Häusliche Krankenpflege
Dazu zählen die Grundpflege des Patienten, zum Beispiel Hilfe bei der Körperpflege, dem Aufstehen, der Nahrungsaufnahme und dem Toilettengang sowie die hauswirtschaftliche Versorgung (Einkaufen, Kochen, Putzen). Anspruch besteht für bis zu vier Wochen. Diese Leistung übernahm die Krankenversicherung früher nur ausnahmsweise, wenn der Patient auch eine medizinische Behandlungspflege (etwa Wundversorgung, Injektionen) benötigte.
Kurzzeitpflege
Reichen häusliche Krankenpflege und Haushaltshilfe nicht aus, kann der Patient eine Kurzzeitpflege in einem Pflegeheim für maximal acht Wochen beanspruchen. Die Krankenkasse übernimmt Pflegekosten in Höhe von bis zu 1612 Euro im Kalenderjahr. Für Kost und Logis muss der Pflegebedürftige selbst aufkommen.
Ausgenommen von der Übergangspflege sind dauerhaft pflegebedürftige Personen mit Pflegegrad 2 bis 5, da sie eine Versorgung erhalten, die die Pflegeversicherung finanziert. „Jeder, der Bedarf für sich sieht, sollte sich nicht scheuen, die Übergangspflege zu beanspruchen“, sagt Verbraucherschützerin Lobenstein.
Verweist die Krankenkasse einen Antragsteller an die Pflegeversicherung, lautet ihr Rat, zwar auch dort einen Antrag auf Leistungen zu stellen, aber bei der Krankenkasse hartnäckig zu bleiben: „Niemand sollte sich hin- und herschicken lassen. Solange keine Pflegebedürftigkeit mit mindestens Pflegegrad 2 festgestellt wurde, ist die Krankenkasse für die Übergangspflege zuständig“, so Lobenstein.
Damit Hilfsbedürftige gleich an die richtige Adresse kommen, schreibt der Gesetzgeber den Krankenhäusern neuerdings ein sogenanntes Entlassmanagement – eine Art Lotsenfunktion – vor. Ärzteschaft, Krankenkassen und Krankenhäuser haben dazu einen Rahmenvertrag vereinbart, der zum 1. Oktober in Kraft tritt. „Das behandelnde Krankenhaus muss nun für seine Patienten eine lückenlose Anschlussversorgung rechtzeitig koordinieren und organisieren“, erläutert die Stiftung Warentest.
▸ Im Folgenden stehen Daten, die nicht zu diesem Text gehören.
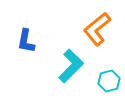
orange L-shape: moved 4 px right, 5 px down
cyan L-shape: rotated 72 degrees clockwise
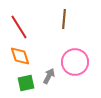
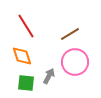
brown line: moved 6 px right, 15 px down; rotated 54 degrees clockwise
red line: moved 7 px right, 1 px up
orange diamond: moved 2 px right
green square: rotated 18 degrees clockwise
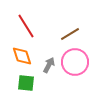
gray arrow: moved 11 px up
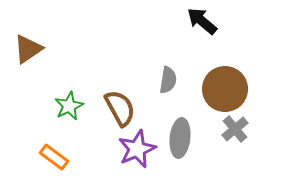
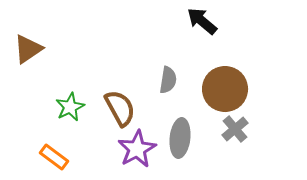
green star: moved 1 px right, 1 px down
purple star: rotated 6 degrees counterclockwise
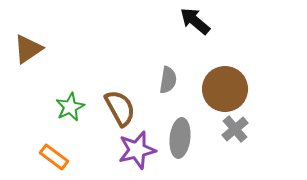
black arrow: moved 7 px left
purple star: moved 1 px down; rotated 15 degrees clockwise
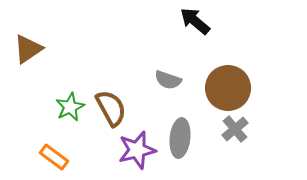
gray semicircle: rotated 100 degrees clockwise
brown circle: moved 3 px right, 1 px up
brown semicircle: moved 9 px left
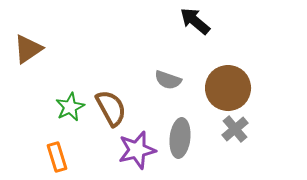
orange rectangle: moved 3 px right; rotated 36 degrees clockwise
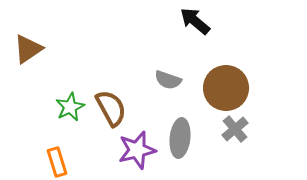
brown circle: moved 2 px left
orange rectangle: moved 5 px down
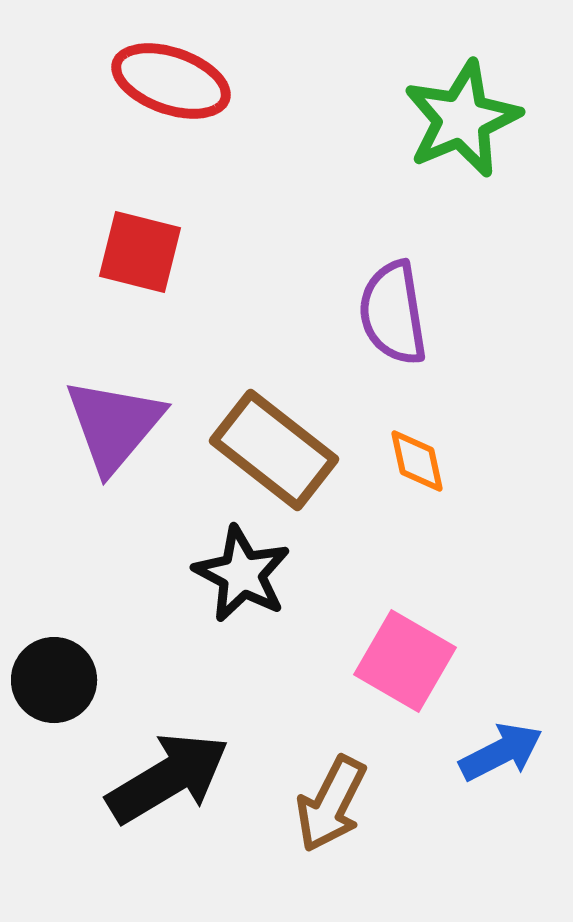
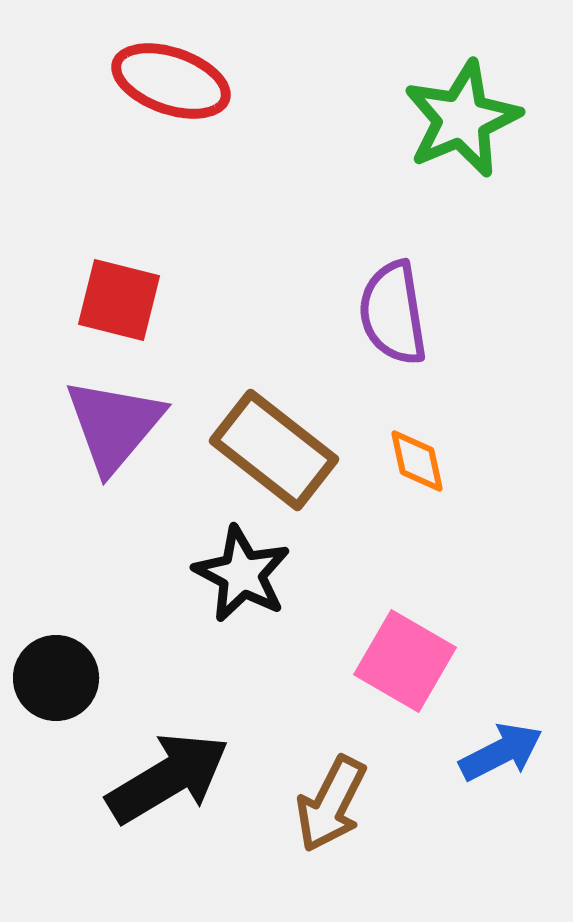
red square: moved 21 px left, 48 px down
black circle: moved 2 px right, 2 px up
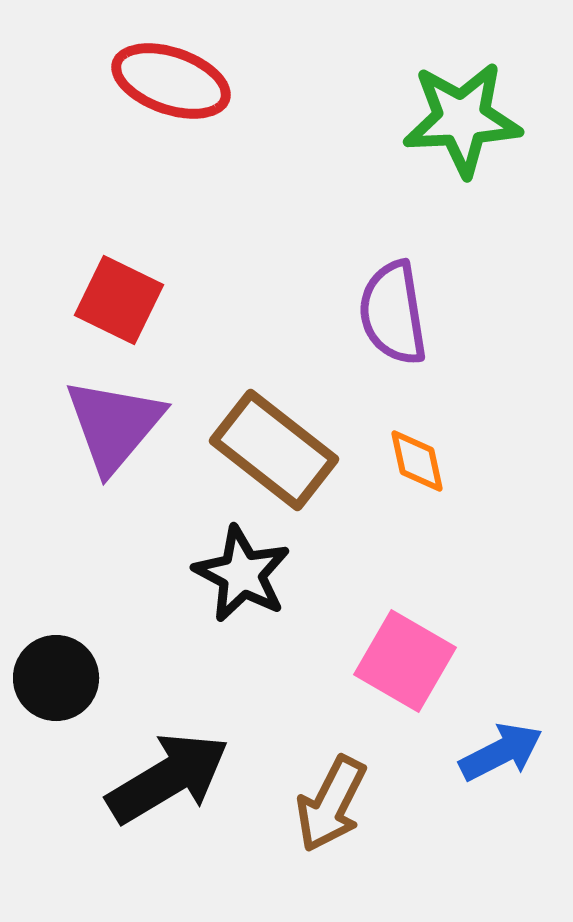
green star: rotated 20 degrees clockwise
red square: rotated 12 degrees clockwise
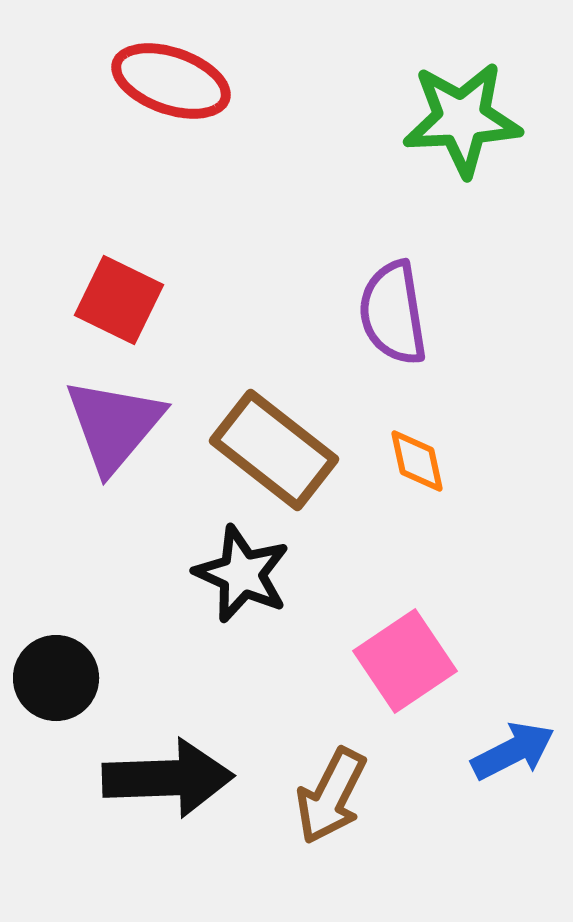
black star: rotated 4 degrees counterclockwise
pink square: rotated 26 degrees clockwise
blue arrow: moved 12 px right, 1 px up
black arrow: rotated 29 degrees clockwise
brown arrow: moved 8 px up
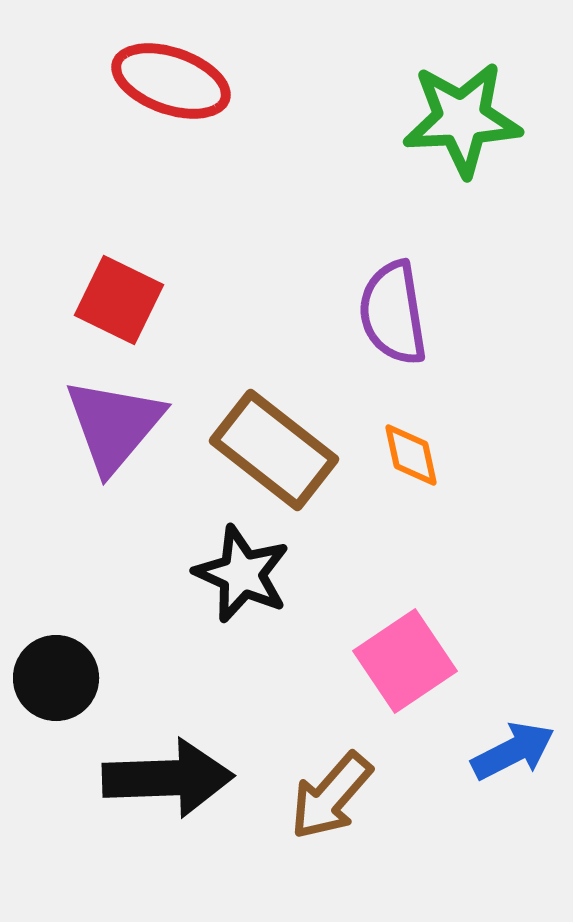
orange diamond: moved 6 px left, 6 px up
brown arrow: rotated 14 degrees clockwise
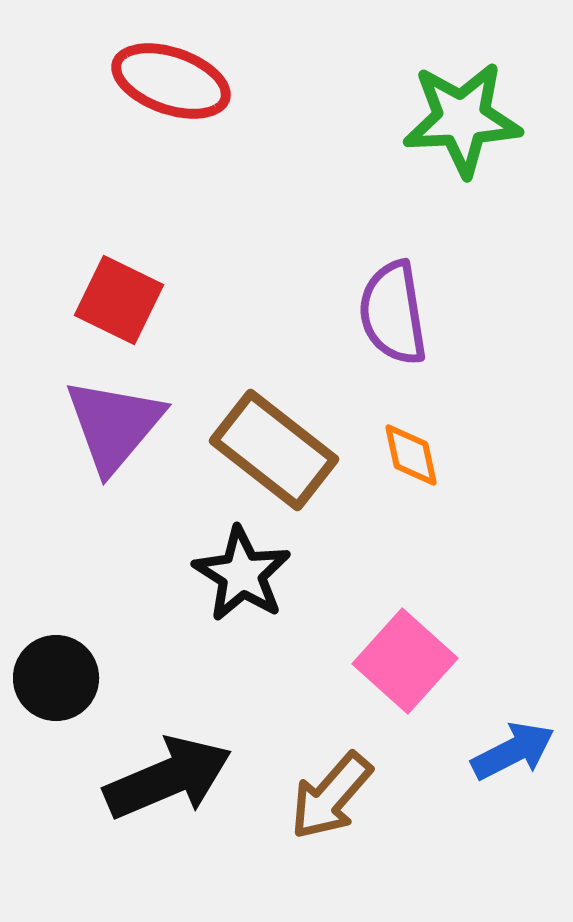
black star: rotated 8 degrees clockwise
pink square: rotated 14 degrees counterclockwise
black arrow: rotated 21 degrees counterclockwise
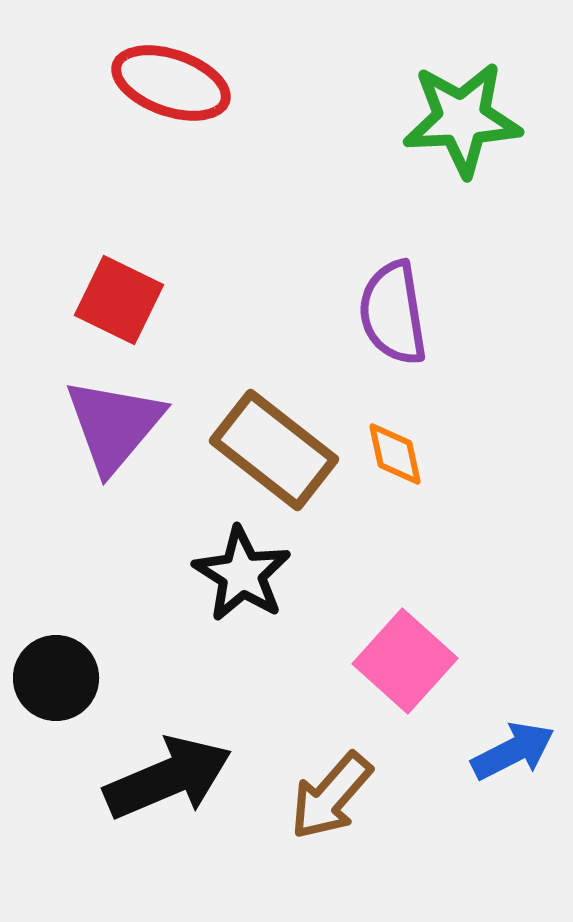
red ellipse: moved 2 px down
orange diamond: moved 16 px left, 1 px up
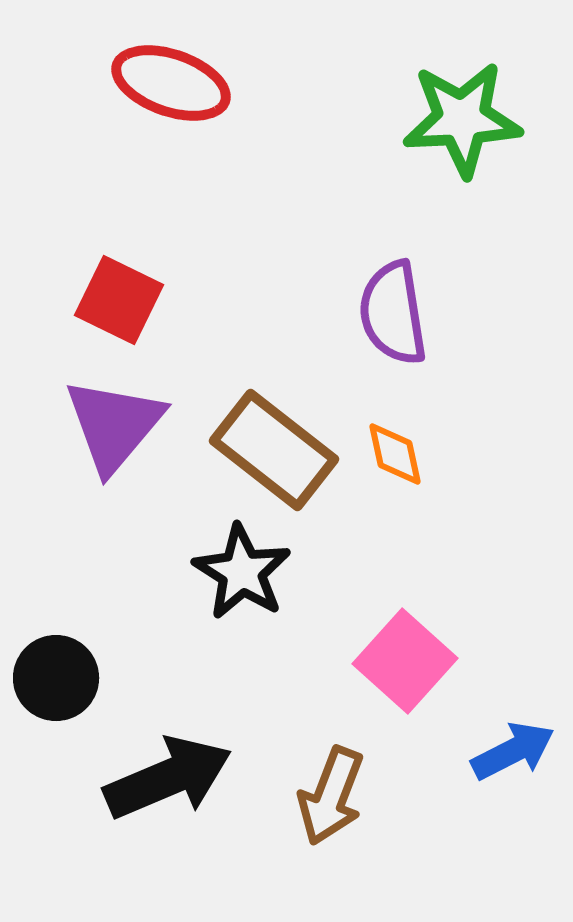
black star: moved 2 px up
brown arrow: rotated 20 degrees counterclockwise
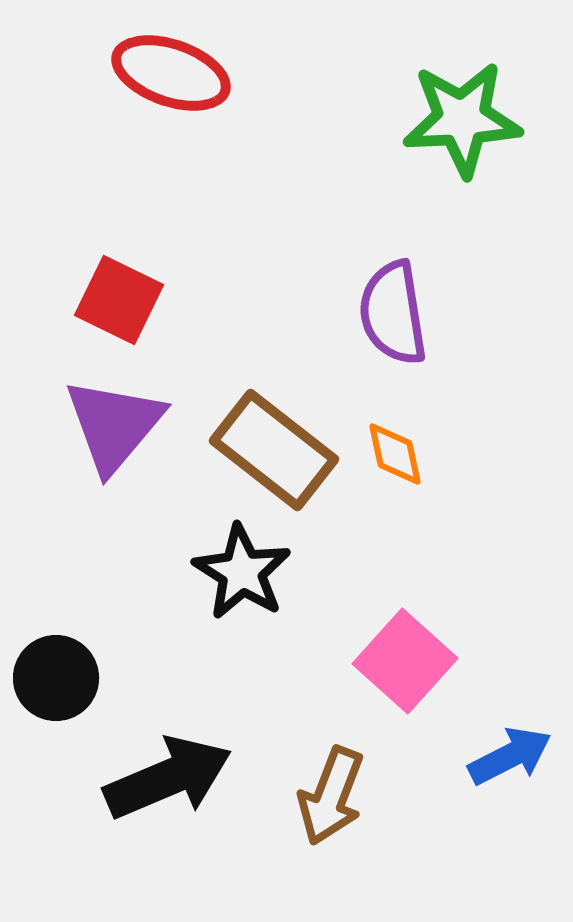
red ellipse: moved 10 px up
blue arrow: moved 3 px left, 5 px down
Damit alles reibungslos klappt, stellt der Sozialdienst der Klinik bei Bedarf Kontakt zur Krankenund zur Pflegekasse, einem Pflegeheim, einem ambulanten Pflegedienst oder etwa einem Anbieter von Hilfen im Alltag her, berichtet die Stiftung.
Haushaltshilfe
Für die Weiterführung des Haushalts sowie zusätzlich die Kinderbetreuung steht dem Patienten eine Haushaltshilfe zu, auch unabhängig von einer verordneten Krankenpflege. Lebt ein Kind bis zu zwölf Jahren oder ein behindertes Kind mit im Haushalt, wird die Hilfsperson bis zu 26 (statt nur für vier) Wochen bezahlt.